In this example, we’re going to talk about a dataset called diamonds. This dataset contains information about – you guessed it – diamonds. Someone went out and collected a lot of information about diamonds and we’re going to use this example dataset to explain some of the concepts in this guide. Here’s a quick summary about diamonds if you don’t know much about diamonds:

  • Some attributes of diamonds include the: cut, clarity, color, and carat. Most people are also familiar with diamond shapes (round, square, pear, etc.), but this dataset only contains round diamonds.

  • Cut refers to how well light shines through the diamond. The better cut, the sparklier the diamond looks. This is more about how well the jeweler cuts the diamond.

  • Clarity refers to the cloudiness of a diamond. This is about the diamond’s natural features. A jeweler can’t change number of blemishes a diamond has naturally.

  • Color doesn’t really mean color of the diamond per se (i.e., a pink diamond vs. blue diamond). It actually measures how “colorless” the diamond is. Diamonds can be clear (colorless), white, or yellow-tinted (the actual values for color are measured from J to D). The more colorless a diamond is, the more expensive.

  • Carat refers to the weight/heaviness of a diamond.

I encourage everyone to Google these basic qualities of a diamond, because I will be using the diamonds dataset frequently throughout the book.

Now that we know about diamond features, here is an example of the coding process:

Steps Example
  1. Have a desired outcome
  • I want to graph the mean (average) price for each clarity category in the diamonds dataset
  1. List the details
  • The y-axis will depict the mean diamond price.
  • The x-axis will plot each diamond color category.
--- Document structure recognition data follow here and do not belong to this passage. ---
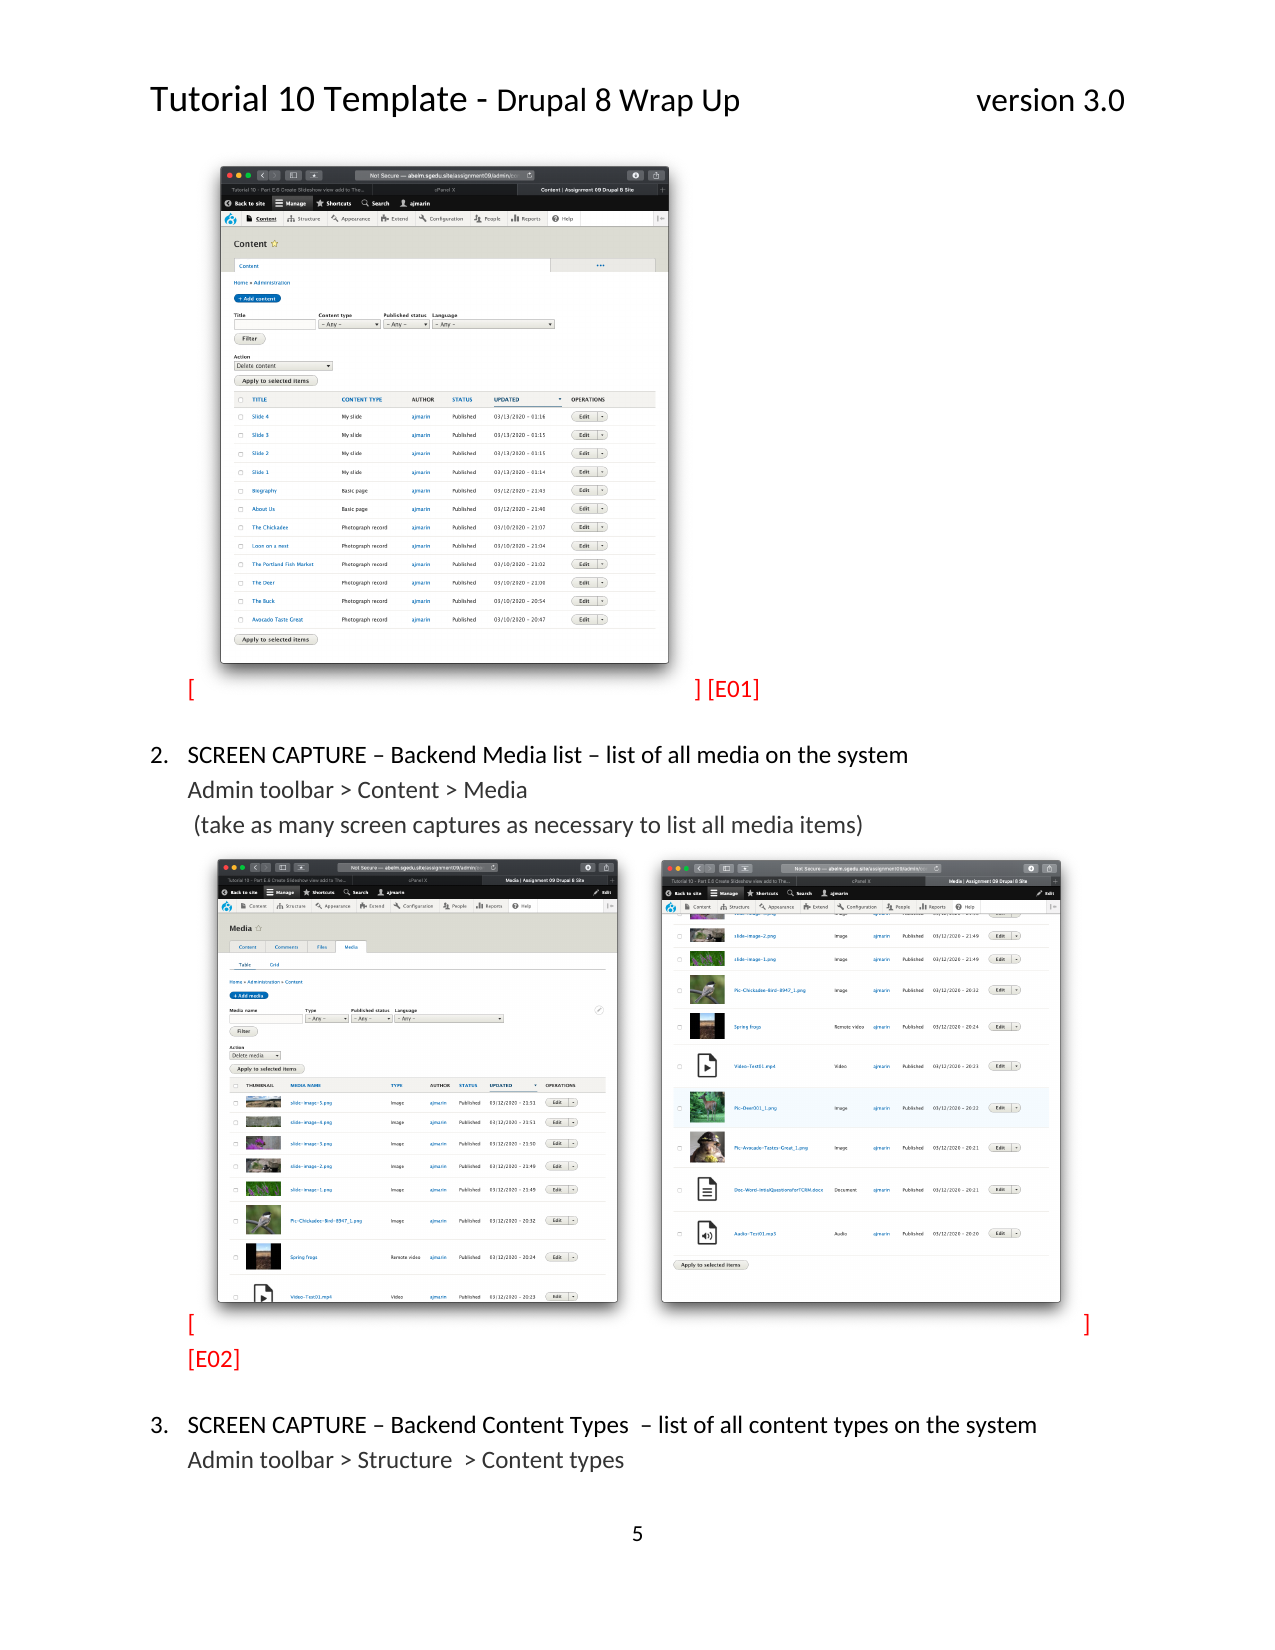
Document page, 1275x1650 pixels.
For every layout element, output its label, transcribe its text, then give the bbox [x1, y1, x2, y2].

list SCREEN CAPTURE – Backend Media list – list of all media on the system Admin toolbar > Content > Media (take as many screen captures as necessary to list all media items) [] [E02] [150, 740, 1125, 1406]
picture [195, 150, 694, 697]
picture [195, 844, 1083, 1332]
list SCREEN CAPTURE – Backend Content list – list of all nodes on the system Admin toolbar > Content (take as many screen captures as necessary to list all nodes) [] [E01] [150, 150, 1125, 736]
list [150, 1410, 1125, 1475]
  • I also want error bars that represent the standard error of the mean.

  • I also want it to be a line graph.

  • I want all of the data points to be blue
  1. Solve one problem at a time
  • How do you calculate the mean price of the diamonds data? I need the average price for each clarity of diamond, not just the average price of all diamonds available. What function will I use? How do I use the mean() function?
  • How do I calculate the standard error of the mean for each diamond clarity? Is there a function I can use?

  • My data needs to show at least 3 columns. The first column must contain the diamond clarity categories. The second column must contain the mean price for each clarity. The third column must contain the standard error for each clarity price.

  • Now that I have my data ready, I can start graphing. How do I create a line graph? How do I add data points, error bars, and change the data points blue?
  • Color Mean Standard Error
    D 3170 40.8
    E 3077 33.8
    F 3725 38.7
    G 3999 38.1
    H 4487 46.3
    I 5092 64.1
    J 5324 83.8
    Visualizing the data and graph needed for the example task above

    Figure 2.1: Visualizing the data and graph needed for the example task above

    It is much easier to navigate R once you’ve got an itemized list of tasks. Throughout this book, we will go through many different examples of how to wrangle data. Once you’ve got these skills, you can apply them to your own data!

    Many new programmers are concerned that they aren’t learning the code inside and out – that they’re simply “copying” code from examples. Learning to code is repetitively typing the same code (usually taken from some example found online) until the code becomes so familiar that you’ve memorized it and when to use it! Certainly, copying the exact code from examples will not get you far on its own. You must physically type it out yourself and troubleshoot it through trial and error. When I learn new code, I usually ask myself a few questions: “What happens when you do this? What happens when you delete that? Does it require this section, or is it optional?” You aren’t inventing the wheel here (i.e., wheel = coding) as a beginner. Maybe when you’ve become fluent in coding, you can invent new code. Right now, we’ll be focusing on what’s already available to us. Just like learning a new language, all you need repetition and trial and error. Be patient!

    I hope that this guide helps you manage your data efficiently and confidently, showing you that coding can be fun, useful, and doable.